### Problem to solve:
Copy out exactly the lines below that run from the one holding "left eye: (91, 131)" to the one holding "right ankle: (73, 256)", keeping both of those lines and no others.

(Keypoint coordinate data)
========
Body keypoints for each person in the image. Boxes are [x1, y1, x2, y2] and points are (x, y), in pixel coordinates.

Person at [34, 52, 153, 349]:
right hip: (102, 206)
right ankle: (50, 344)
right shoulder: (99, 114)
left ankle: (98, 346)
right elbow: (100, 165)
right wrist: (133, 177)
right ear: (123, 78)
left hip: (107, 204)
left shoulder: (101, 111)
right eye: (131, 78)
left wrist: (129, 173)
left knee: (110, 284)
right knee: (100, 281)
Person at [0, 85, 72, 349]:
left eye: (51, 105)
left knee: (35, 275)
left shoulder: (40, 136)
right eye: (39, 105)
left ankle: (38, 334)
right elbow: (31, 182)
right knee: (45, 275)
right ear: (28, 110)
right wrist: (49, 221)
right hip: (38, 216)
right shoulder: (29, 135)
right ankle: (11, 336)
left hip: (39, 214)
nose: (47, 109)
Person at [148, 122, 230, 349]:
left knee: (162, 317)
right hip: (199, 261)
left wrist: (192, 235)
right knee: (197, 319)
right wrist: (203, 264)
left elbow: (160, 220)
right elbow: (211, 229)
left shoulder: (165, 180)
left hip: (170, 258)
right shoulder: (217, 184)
========
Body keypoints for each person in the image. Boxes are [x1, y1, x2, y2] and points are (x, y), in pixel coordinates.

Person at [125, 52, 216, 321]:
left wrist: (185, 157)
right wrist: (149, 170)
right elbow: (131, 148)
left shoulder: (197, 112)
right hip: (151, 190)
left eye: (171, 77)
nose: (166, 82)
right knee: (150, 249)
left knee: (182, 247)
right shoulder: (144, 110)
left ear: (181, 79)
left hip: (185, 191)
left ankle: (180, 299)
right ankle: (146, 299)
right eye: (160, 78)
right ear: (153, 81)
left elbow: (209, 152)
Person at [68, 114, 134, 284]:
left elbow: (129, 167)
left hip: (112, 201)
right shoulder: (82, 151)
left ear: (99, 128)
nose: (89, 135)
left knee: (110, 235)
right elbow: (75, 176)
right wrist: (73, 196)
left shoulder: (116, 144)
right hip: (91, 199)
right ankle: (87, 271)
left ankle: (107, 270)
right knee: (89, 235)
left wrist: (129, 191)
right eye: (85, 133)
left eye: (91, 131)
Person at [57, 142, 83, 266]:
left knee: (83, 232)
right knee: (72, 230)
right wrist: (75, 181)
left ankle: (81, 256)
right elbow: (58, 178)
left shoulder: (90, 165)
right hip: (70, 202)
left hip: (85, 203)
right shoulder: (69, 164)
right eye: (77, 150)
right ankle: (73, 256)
========
### Answer to this task:
left eye: (91, 131)
Person at [57, 142, 83, 266]:
left knee: (83, 232)
right knee: (72, 230)
right wrist: (75, 181)
left ankle: (81, 256)
right elbow: (58, 178)
left shoulder: (90, 165)
right hip: (70, 202)
left hip: (85, 203)
right shoulder: (69, 164)
right eye: (77, 150)
right ankle: (73, 256)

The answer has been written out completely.